Moving WordPress

I’ve been running two WordPress sites for several years on 1 & 1 web hosting.  Last year I made a major restructuring of eBabble and in doing so created a new SQL 5 database to keep it separate.  Early this year on eBabble Art I received an error when trying to upgrade WordPress past 2.8.2: that was the last version that would work on a SQL 4 database.  It wasn’t a big deal so I left it at version 2.8.2 and kept going.

wordpress logo stacked rgb1

With WordPress 3.0 released I decided to finally move eBabble Art to a new SQL 5 database and WordPress 3.  I searched around and found lots of directions for moving a site to a new database but decided to go my own route.  Here are the steps I performed:

  1. created a new folder on my host called comicart
  2. created a new SQL 5 database on 1 & 1
  3. installed WordPress 3.0
  4. installed my plugins
  5. copied my theme folder
  6. configured widgets
  7. changed permalink, links and media
  8. copied my images folder that contains all my uploads
  9. exported eBabble Art, edited XML file and imported it to comicart
  10. checked every page to make sure all the images were displaying
  11. redirected subdomain art.ebabble.net to comicart folder
  12. configure plugins

It looks very straightforward and it was.  I made a new folder on my host and installed WordPress so I could run the old site and the new site concurrently, comparing settings so everything would be the same.  Plus I didn’t have to worry about losing any files or experiencing any real downtime.  I installed the plugins but didn’t activate or configure most of them since the domain would be changing from www.ebabble.net/comicart to art.ebabble.net once everything was ready.

1 & 1 has a feature called WebSpaceExplorer (yes there are no spaces) that lets you create a Zip file of a folder and have it on your host.  This let me Zip up my images folder, move it to comicart and then upzip the folder, all without having to copy things via FTP to my PC and back again.  Very nice.

I copied my theme folder over since I had made changes to the header and footer and didn’t want to do it again; why do the work again when you don’t have to.  I recreated my widget layout, links list without incident but when it came to permalinks I received an error saying .htaccess wasn’t writable and I would have to manually edit it: the text was provided and again illustrated that WordPress is a very user friendly platform.  Unfortunately my .htaccess was writable and no amount of checking and tinkering could get my permalink settings changed within WordPress so I bit the bullet and manually made the changes.

Exporting and importing is very simple and covered the bulk of my site: posts, pages, comments.  WordPress 3 makes you install an importer plugin first which is new for me since it was built in before, but I’m getting ahead.  Once I had the XML export file I opened it in Notepad and did some replace text.  Most of my images linked to http://art.ebabble.net/images but some were to https://ebabble.net/art/images so I replaced all those.  As well I had manually added rel=”lightbox” to the images and I replaced that with a space as I wanted a plugin to handle that automatically.

WordPress media settings

Until now I had manually created my thumbnail images: it started when WordPress way back when didn’t handle images well and just continued.  This time around I wanted WordPress to handle it for me.  My thumbnails were 200 pixels at their largest, either width or height, and my main images were 800 pixels at their largest.  I didn’t need medium-sized images so I set those to 0 and unchecked crop thumbnails to exact dimensions.  A few test uploads showed everything was working as I wanted it.

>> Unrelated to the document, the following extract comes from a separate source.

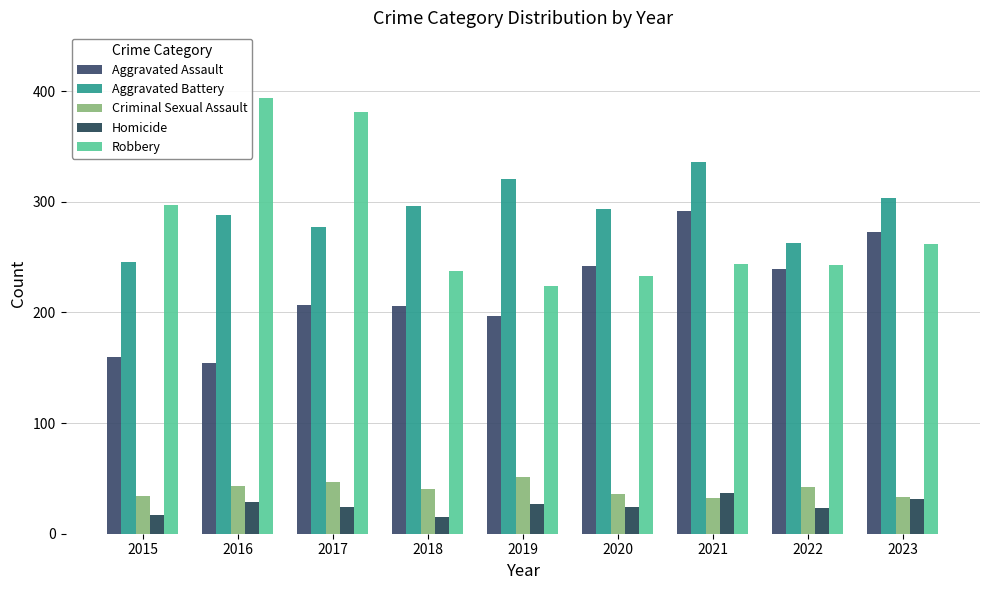

Which series has the largest total across all categories?

Aggravated Battery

Wandering through every page showed a few images that didn’t seem to get my replace text properly but it wasn’t that many and the fix was quick: adding in http://art.ebabble.net to each image property.

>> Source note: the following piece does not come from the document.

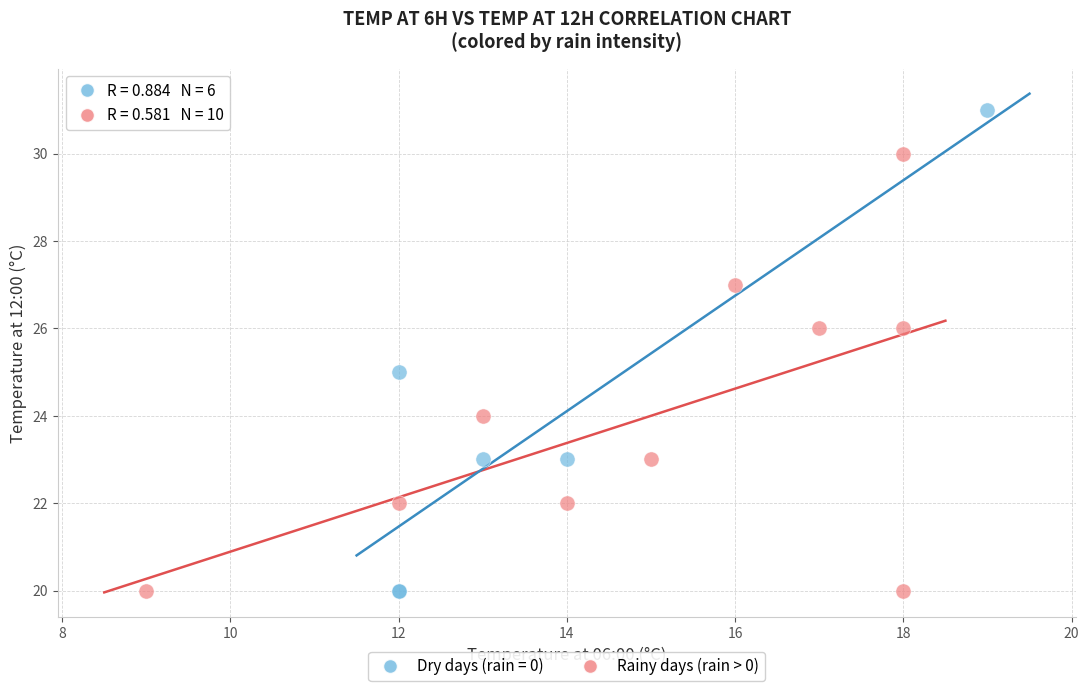

Which series reaches the maximum Y coordinate?

Dry days (rain = 0)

Redirecting the subdomain was very easy with 1 & 1 and was working within two minutes.  At that point, I needed to change the General settings in WordPress to reflect the domain of the site was now http://art.ebabble.net and not https://ebabble.net/comicart anymore.  Quick testing showed I needed to change the .htaccess file again, manually again!  Configured the plugins and my new WordPress 3 installation using SQL 5 was done.  The new site looked the same as the old, all links were the same but I was now up to date and didn’t have to manually edit and create so many image files.  All told it took me about 1.5 hours: well worth it.